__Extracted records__
>>
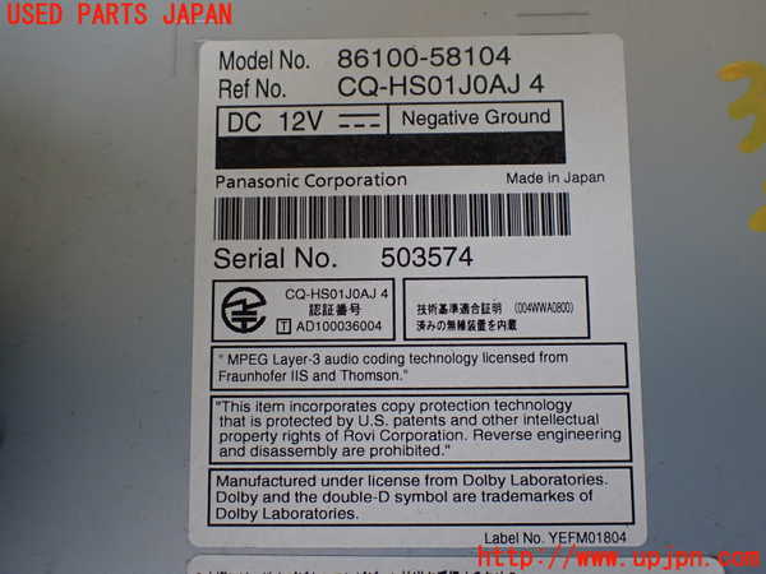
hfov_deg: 60.0
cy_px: 287
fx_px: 664
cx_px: 383
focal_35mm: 30
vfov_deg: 46.8
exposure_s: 1/125
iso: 200
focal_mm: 5.4
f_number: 2.3
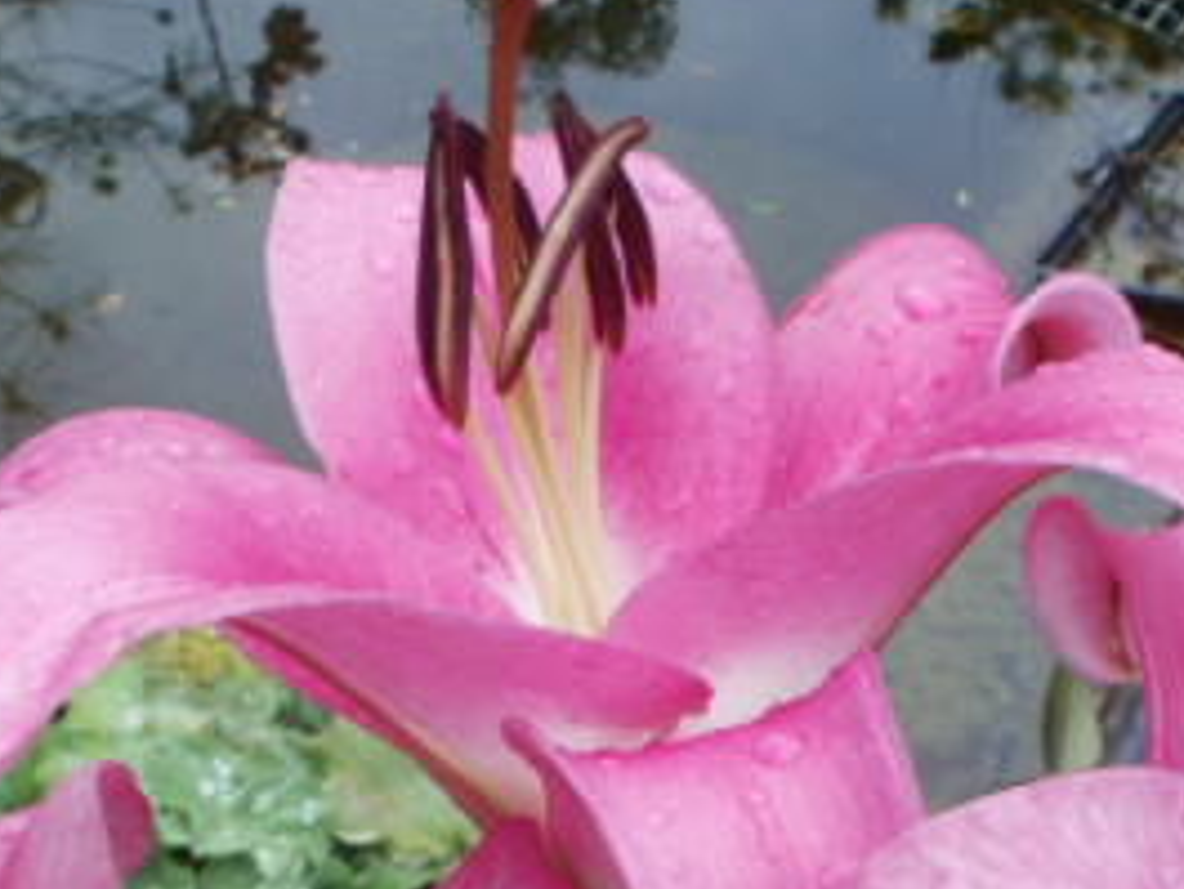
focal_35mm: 87
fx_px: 2977
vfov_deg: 16.3
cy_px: 1045
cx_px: 715
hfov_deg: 22.5
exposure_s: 1/160
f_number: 5.6
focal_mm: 6.3
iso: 100
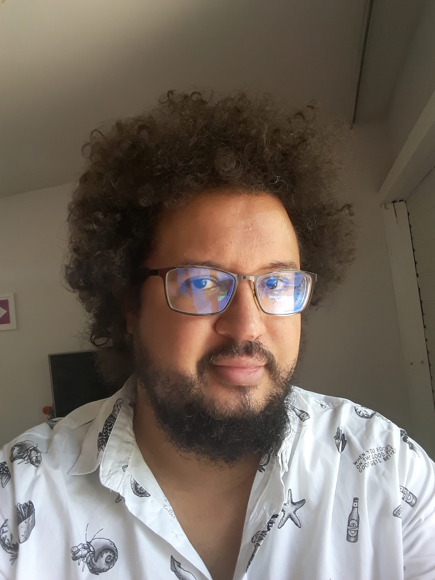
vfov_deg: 73.9
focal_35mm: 23
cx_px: 218
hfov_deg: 58.9
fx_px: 385
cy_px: 290
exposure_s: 1/30
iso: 50
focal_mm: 1.92
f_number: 2.2
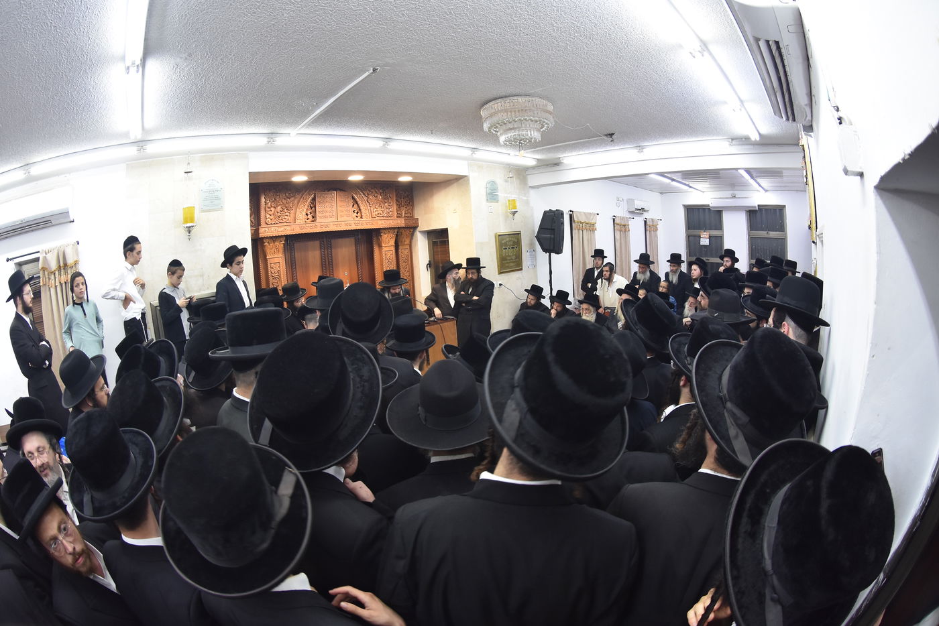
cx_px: 470
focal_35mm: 16
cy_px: 313
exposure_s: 1/60
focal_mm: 10.5
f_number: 5.6
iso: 1000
<<
__EXERCISE OBJECTIVE__
Leave the pictures out and output all of the data verbatim.

__OUTPUT__
hfov_deg: 60.0
cy_px: 287
fx_px: 664
cx_px: 383
focal_35mm: 30
vfov_deg: 46.8
exposure_s: 1/125
iso: 200
focal_mm: 5.4
f_number: 2.3
focal_35mm: 87
fx_px: 2977
vfov_deg: 16.3
cy_px: 1045
cx_px: 715
hfov_deg: 22.5
exposure_s: 1/160
f_number: 5.6
focal_mm: 6.3
iso: 100
vfov_deg: 73.9
focal_35mm: 23
cx_px: 218
hfov_deg: 58.9
fx_px: 385
cy_px: 290
exposure_s: 1/30
iso: 50
focal_mm: 1.92
f_number: 2.2
cx_px: 470
focal_35mm: 16
cy_px: 313
exposure_s: 1/60
focal_mm: 10.5
f_number: 5.6
iso: 1000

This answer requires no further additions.